Saved data entries:
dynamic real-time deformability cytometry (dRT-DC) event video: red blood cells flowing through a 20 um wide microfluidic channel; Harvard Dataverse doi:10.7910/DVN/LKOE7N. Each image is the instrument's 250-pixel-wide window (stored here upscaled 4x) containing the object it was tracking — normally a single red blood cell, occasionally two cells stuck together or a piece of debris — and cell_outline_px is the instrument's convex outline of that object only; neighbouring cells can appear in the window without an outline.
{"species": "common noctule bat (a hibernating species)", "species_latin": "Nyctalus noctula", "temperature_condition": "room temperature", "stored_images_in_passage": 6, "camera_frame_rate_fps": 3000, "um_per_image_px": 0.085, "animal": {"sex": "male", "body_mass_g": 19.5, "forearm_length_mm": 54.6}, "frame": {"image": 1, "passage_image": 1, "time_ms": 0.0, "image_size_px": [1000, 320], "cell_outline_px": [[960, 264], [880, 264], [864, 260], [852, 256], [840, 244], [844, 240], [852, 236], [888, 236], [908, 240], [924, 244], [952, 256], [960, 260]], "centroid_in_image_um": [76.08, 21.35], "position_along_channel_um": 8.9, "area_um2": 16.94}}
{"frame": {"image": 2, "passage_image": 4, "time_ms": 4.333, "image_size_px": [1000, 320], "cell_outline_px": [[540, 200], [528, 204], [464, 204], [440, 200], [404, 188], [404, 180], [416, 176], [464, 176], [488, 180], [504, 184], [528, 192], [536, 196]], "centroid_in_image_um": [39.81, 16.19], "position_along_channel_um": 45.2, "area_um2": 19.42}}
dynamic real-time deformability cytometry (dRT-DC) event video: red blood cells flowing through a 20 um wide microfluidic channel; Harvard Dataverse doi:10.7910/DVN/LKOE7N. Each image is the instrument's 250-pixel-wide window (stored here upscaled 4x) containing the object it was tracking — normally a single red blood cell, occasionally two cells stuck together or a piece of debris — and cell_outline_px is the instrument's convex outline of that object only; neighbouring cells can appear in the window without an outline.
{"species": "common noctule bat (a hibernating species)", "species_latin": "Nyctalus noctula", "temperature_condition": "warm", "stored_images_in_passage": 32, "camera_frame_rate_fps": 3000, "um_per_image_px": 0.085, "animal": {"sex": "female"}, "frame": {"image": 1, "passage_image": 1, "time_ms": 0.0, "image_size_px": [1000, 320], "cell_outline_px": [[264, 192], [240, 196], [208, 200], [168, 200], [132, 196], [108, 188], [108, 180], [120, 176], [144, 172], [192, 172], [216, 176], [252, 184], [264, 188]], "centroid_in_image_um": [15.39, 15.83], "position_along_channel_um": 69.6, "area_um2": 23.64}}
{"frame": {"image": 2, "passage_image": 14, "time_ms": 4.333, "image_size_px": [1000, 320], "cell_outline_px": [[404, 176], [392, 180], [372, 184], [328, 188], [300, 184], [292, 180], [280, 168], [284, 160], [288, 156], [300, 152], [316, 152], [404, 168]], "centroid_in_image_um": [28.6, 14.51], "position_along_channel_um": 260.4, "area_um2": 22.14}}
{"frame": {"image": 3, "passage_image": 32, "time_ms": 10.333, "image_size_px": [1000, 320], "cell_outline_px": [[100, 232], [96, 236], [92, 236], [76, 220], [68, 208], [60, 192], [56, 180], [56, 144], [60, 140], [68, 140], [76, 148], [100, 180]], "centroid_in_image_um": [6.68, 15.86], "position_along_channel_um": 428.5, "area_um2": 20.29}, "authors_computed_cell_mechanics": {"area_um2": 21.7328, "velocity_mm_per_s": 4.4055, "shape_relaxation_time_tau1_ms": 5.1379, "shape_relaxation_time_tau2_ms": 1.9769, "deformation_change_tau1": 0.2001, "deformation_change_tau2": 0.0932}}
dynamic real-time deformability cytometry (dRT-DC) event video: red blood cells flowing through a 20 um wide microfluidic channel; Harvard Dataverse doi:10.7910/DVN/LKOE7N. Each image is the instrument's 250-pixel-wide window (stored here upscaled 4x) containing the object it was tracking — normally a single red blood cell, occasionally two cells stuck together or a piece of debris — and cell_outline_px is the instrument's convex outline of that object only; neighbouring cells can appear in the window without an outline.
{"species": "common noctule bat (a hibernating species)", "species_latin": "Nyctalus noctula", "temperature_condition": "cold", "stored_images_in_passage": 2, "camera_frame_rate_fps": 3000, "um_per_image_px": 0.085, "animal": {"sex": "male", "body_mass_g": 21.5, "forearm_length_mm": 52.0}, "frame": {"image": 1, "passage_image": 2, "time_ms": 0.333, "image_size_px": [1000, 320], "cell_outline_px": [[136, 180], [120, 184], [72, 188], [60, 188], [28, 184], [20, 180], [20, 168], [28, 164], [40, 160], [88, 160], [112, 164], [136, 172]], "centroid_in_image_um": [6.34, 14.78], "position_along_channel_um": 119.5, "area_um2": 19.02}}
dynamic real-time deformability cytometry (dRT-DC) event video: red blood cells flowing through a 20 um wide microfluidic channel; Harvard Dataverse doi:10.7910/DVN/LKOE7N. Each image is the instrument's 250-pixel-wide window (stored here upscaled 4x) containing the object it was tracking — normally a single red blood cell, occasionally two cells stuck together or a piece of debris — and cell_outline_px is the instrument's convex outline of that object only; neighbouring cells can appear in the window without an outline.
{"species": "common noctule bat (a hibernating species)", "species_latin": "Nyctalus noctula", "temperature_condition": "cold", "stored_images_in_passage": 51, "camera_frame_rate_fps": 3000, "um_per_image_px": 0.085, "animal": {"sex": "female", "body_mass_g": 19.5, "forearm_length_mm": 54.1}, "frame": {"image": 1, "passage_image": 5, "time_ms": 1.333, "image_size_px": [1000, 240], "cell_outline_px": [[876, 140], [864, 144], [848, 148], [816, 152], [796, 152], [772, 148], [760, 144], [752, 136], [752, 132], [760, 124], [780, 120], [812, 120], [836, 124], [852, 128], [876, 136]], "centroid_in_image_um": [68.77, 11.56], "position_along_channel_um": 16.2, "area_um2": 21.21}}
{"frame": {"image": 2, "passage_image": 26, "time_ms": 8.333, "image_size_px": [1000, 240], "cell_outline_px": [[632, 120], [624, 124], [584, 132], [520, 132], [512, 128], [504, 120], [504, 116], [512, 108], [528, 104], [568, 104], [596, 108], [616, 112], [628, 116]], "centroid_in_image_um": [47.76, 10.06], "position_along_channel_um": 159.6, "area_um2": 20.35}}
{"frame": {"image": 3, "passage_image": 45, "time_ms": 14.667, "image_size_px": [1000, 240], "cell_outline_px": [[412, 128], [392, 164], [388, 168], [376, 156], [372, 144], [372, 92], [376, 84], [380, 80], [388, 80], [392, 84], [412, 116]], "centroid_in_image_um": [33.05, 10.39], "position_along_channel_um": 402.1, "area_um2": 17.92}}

Short problem: Take the lines above and retype all of them exactly.

Answer to this task:
dynamic real-time deformability cytometry (dRT-DC) event video: red blood cells flowing through a 20 um wide microfluidic channel; Harvard Dataverse doi:10.7910/DVN/LKOE7N. Each image is the instrument's 250-pixel-wide window (stored here upscaled 4x) containing the object it was tracking — normally a single red blood cell, occasionally two cells stuck together or a piece of debris — and cell_outline_px is the instrument's convex outline of that object only; neighbouring cells can appear in the window without an outline.
{"species": "common noctule bat (a hibernating species)", "species_latin": "Nyctalus noctula", "temperature_condition": "room temperature", "stored_images_in_passage": 6, "camera_frame_rate_fps": 3000, "um_per_image_px": 0.085, "animal": {"sex": "male", "body_mass_g": 19.5, "forearm_length_mm": 54.6}, "frame": {"image": 1, "passage_image": 1, "time_ms": 0.0, "image_size_px": [1000, 320], "cell_outline_px": [[960, 264], [880, 264], [864, 260], [852, 256], [840, 244], [844, 240], [852, 236], [888, 236], [908, 240], [924, 244], [952, 256], [960, 260]], "centroid_in_image_um": [76.08, 21.35], "position_along_channel_um": 8.9, "area_um2": 16.94}}
{"frame": {"image": 2, "passage_image": 4, "time_ms": 4.333, "image_size_px": [1000, 320], "cell_outline_px": [[540, 200], [528, 204], [464, 204], [440, 200], [404, 188], [404, 180], [416, 176], [464, 176], [488, 180], [504, 184], [528, 192], [536, 196]], "centroid_in_image_um": [39.81, 16.19], "position_along_channel_um": 45.2, "area_um2": 19.42}}
dynamic real-time deformability cytometry (dRT-DC) event video: red blood cells flowing through a 20 um wide microfluidic channel; Harvard Dataverse doi:10.7910/DVN/LKOE7N. Each image is the instrument's 250-pixel-wide window (stored here upscaled 4x) containing the object it was tracking — normally a single red blood cell, occasionally two cells stuck together or a piece of debris — and cell_outline_px is the instrument's convex outline of that object only; neighbouring cells can appear in the window without an outline.
{"species": "common noctule bat (a hibernating species)", "species_latin": "Nyctalus noctula", "temperature_condition": "warm", "stored_images_in_passage": 32, "camera_frame_rate_fps": 3000, "um_per_image_px": 0.085, "animal": {"sex": "female"}, "frame": {"image": 1, "passage_image": 1, "time_ms": 0.0, "image_size_px": [1000, 320], "cell_outline_px": [[264, 192], [240, 196], [208, 200], [168, 200], [132, 196], [108, 188], [108, 180], [120, 176], [144, 172], [192, 172], [216, 176], [252, 184], [264, 188]], "centroid_in_image_um": [15.39, 15.83], "position_along_channel_um": 69.6, "area_um2": 23.64}}
{"frame": {"image": 2, "passage_image": 14, "time_ms": 4.333, "image_size_px": [1000, 320], "cell_outline_px": [[404, 176], [392, 180], [372, 184], [328, 188], [300, 184], [292, 180], [280, 168], [284, 160], [288, 156], [300, 152], [316, 152], [404, 168]], "centroid_in_image_um": [28.6, 14.51], "position_along_channel_um": 260.4, "area_um2": 22.14}}
{"frame": {"image": 3, "passage_image": 32, "time_ms": 10.333, "image_size_px": [1000, 320], "cell_outline_px": [[100, 232], [96, 236], [92, 236], [76, 220], [68, 208], [60, 192], [56, 180], [56, 144], [60, 140], [68, 140], [76, 148], [100, 180]], "centroid_in_image_um": [6.68, 15.86], "position_along_channel_um": 428.5, "area_um2": 20.29}, "authors_computed_cell_mechanics": {"area_um2": 21.7328, "velocity_mm_per_s": 4.4055, "shape_relaxation_time_tau1_ms": 5.1379, "shape_relaxation_time_tau2_ms": 1.9769, "deformation_change_tau1": 0.2001, "deformation_change_tau2": 0.0932}}
dynamic real-time deformability cytometry (dRT-DC) event video: red blood cells flowing through a 20 um wide microfluidic channel; Harvard Dataverse doi:10.7910/DVN/LKOE7N. Each image is the instrument's 250-pixel-wide window (stored here upscaled 4x) containing the object it was tracking — normally a single red blood cell, occasionally two cells stuck together or a piece of debris — and cell_outline_px is the instrument's convex outline of that object only; neighbouring cells can appear in the window without an outline.
{"species": "common noctule bat (a hibernating species)", "species_latin": "Nyctalus noctula", "temperature_condition": "cold", "stored_images_in_passage": 2, "camera_frame_rate_fps": 3000, "um_per_image_px": 0.085, "animal": {"sex": "male", "body_mass_g": 21.5, "forearm_length_mm": 52.0}, "frame": {"image": 1, "passage_image": 2, "time_ms": 0.333, "image_size_px": [1000, 320], "cell_outline_px": [[136, 180], [120, 184], [72, 188], [60, 188], [28, 184], [20, 180], [20, 168], [28, 164], [40, 160], [88, 160], [112, 164], [136, 172]], "centroid_in_image_um": [6.34, 14.78], "position_along_channel_um": 119.5, "area_um2": 19.02}}
dynamic real-time deformability cytometry (dRT-DC) event video: red blood cells flowing through a 20 um wide microfluidic channel; Harvard Dataverse doi:10.7910/DVN/LKOE7N. Each image is the instrument's 250-pixel-wide window (stored here upscaled 4x) containing the object it was tracking — normally a single red blood cell, occasionally two cells stuck together or a piece of debris — and cell_outline_px is the instrument's convex outline of that object only; neighbouring cells can appear in the window without an outline.
{"species": "common noctule bat (a hibernating species)", "species_latin": "Nyctalus noctula", "temperature_condition": "cold", "stored_images_in_passage": 51, "camera_frame_rate_fps": 3000, "um_per_image_px": 0.085, "animal": {"sex": "female", "body_mass_g": 19.5, "forearm_length_mm": 54.1}, "frame": {"image": 1, "passage_image": 5, "time_ms": 1.333, "image_size_px": [1000, 240], "cell_outline_px": [[876, 140], [864, 144], [848, 148], [816, 152], [796, 152], [772, 148], [760, 144], [752, 136], [752, 132], [760, 124], [780, 120], [812, 120], [836, 124], [852, 128], [876, 136]], "centroid_in_image_um": [68.77, 11.56], "position_along_channel_um": 16.2, "area_um2": 21.21}}
{"frame": {"image": 2, "passage_image": 26, "time_ms": 8.333, "image_size_px": [1000, 240], "cell_outline_px": [[632, 120], [624, 124], [584, 132], [520, 132], [512, 128], [504, 120], [504, 116], [512, 108], [528, 104], [568, 104], [596, 108], [616, 112], [628, 116]], "centroid_in_image_um": [47.76, 10.06], "position_along_channel_um": 159.6, "area_um2": 20.35}}
{"frame": {"image": 3, "passage_image": 45, "time_ms": 14.667, "image_size_px": [1000, 240], "cell_outline_px": [[412, 128], [392, 164], [388, 168], [376, 156], [372, 144], [372, 92], [376, 84], [380, 80], [388, 80], [392, 84], [412, 116]], "centroid_in_image_um": [33.05, 10.39], "position_along_channel_um": 402.1, "area_um2": 17.92}}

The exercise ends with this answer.